Pour qu’une tâche soit suscep­tible de provoquer des hypo­thèses et d’évo­quer du sens pour le sujet, il faut qu’elle com­porte un certain de­gré de complexité et soit située dans un contexte “vivant”. C’est ce qu’il faut fa­vo­riser. Ceci implique des appren­tissages mul­tiples, va­riés, des situa­tions fa­vorisant des stra­té­gies, l’élabora­tion d’hypo­thèses, d’anti­cipations in­téres­santes, utiles, c’est-à-dire inscrites dans la vie du su­jet. Pour cette rai­son la dé­marche que nous pro­posons est fa­vo­rable au dévelop­pement des connais­sances, à leur utilisa­tion et à leur opé­rationnalité parce qu’elle suscite une réorga­ni­sa­tion des connais­sances. Et ce, d’autant plus qu’un tra­vail préa­lable avec le sujet, sur ses propres complexités et sens, est réalisé.

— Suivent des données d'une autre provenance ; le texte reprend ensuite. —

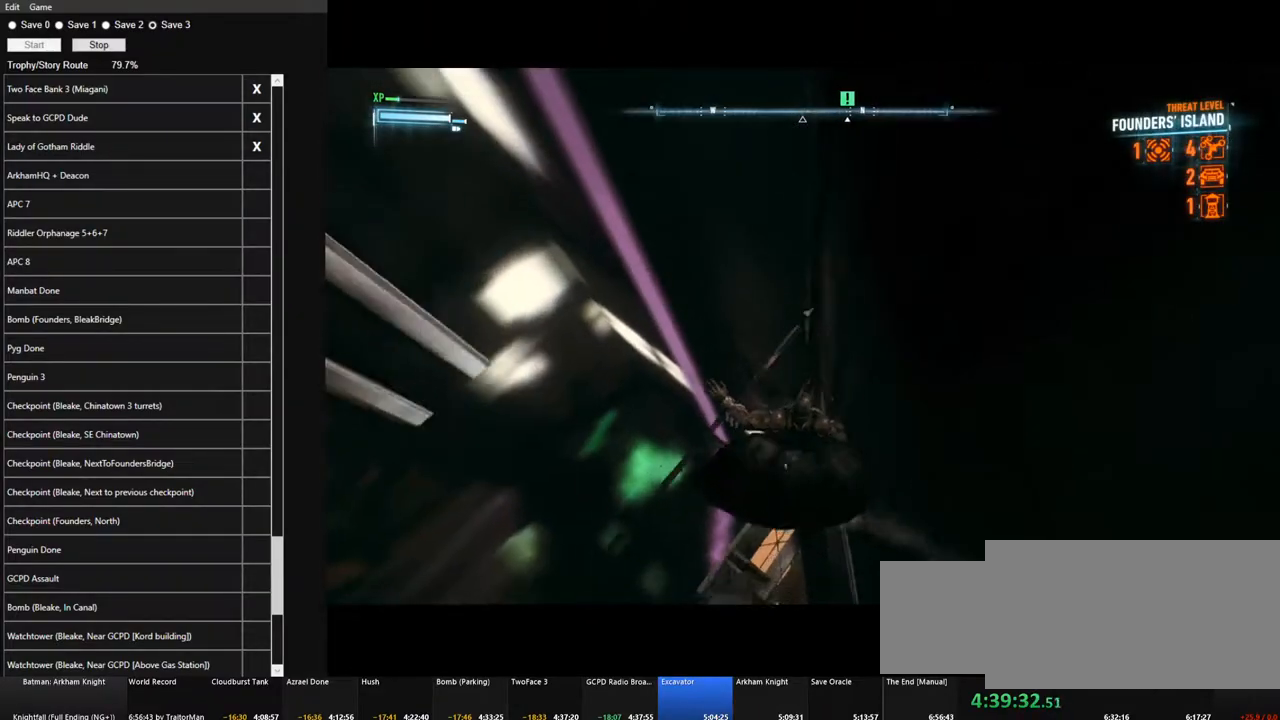
Gameplay with keyboard and mouse; each line is a JSON object with the keys and mouse buttons held at the frame after it. "events" lists presses ("down") and releases ("up") of "1", "2", "3", "4", "5", "a", "alt", "c", "caps_lock", "ctrl", "d", "e", "f", "g", "q", "r", "s", "shift", "space", "t", "tab", "v", "w", "x", "z" and "mouse_wheel" between this image and that frame as [ms after this image, input, new state], when the widget could be followed in between. "mouse_wheel" = the "wheel" button of the "mouse" list. No other keys are recorded. "wheel" means that the mouse wheel is clicked or scrolled. "mouse_move" is the direction in which the mouse moves at that frame (one of eight, or "still"), when it could be read.
{"keys": [], "mouse": [], "mouse_move": "still", "events": []}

Les fonctionnements, les proces­sus et les opérations co­gni­tives, que pro­voquent les situations com­plexes, permettent de prendre cons­cience, d’ap­pren­dre, de dé­ve­lopper et de rendre performants la cons­truction de re­pères, le trai­te­ment et l’utilisation d’infor­mations (tri, clas­­se­ment, organi­sation, com­bi­nai­son, re­lations, trans­formations, etc.) qui semblent ne pas être maî­tri­sés par les su­jets avant l’ac­tion. De plus, ce tra­vail permet de dé­pas­ser les seuls transferts et d’attein­dre le processus de généralisation, d’au­tant plus rapi­dem­ent que la com­pé­tence sollicitée porte sur les at­tributs de la com­plexi­té, c’est-à-dire les rela­tions d’organisa­tion et de lo­gique (entre les élé­ments, les évè­nements, les lieux), à partir d’ambi­guï­tés, d’im­pré­cisions, de contra­dic­tions.

Il s’agit de tenter d’aller, non pas du simple au com­plexe, mais de la complexité vers toujours plus de com­plexité, en se situant dans cette com­plexité.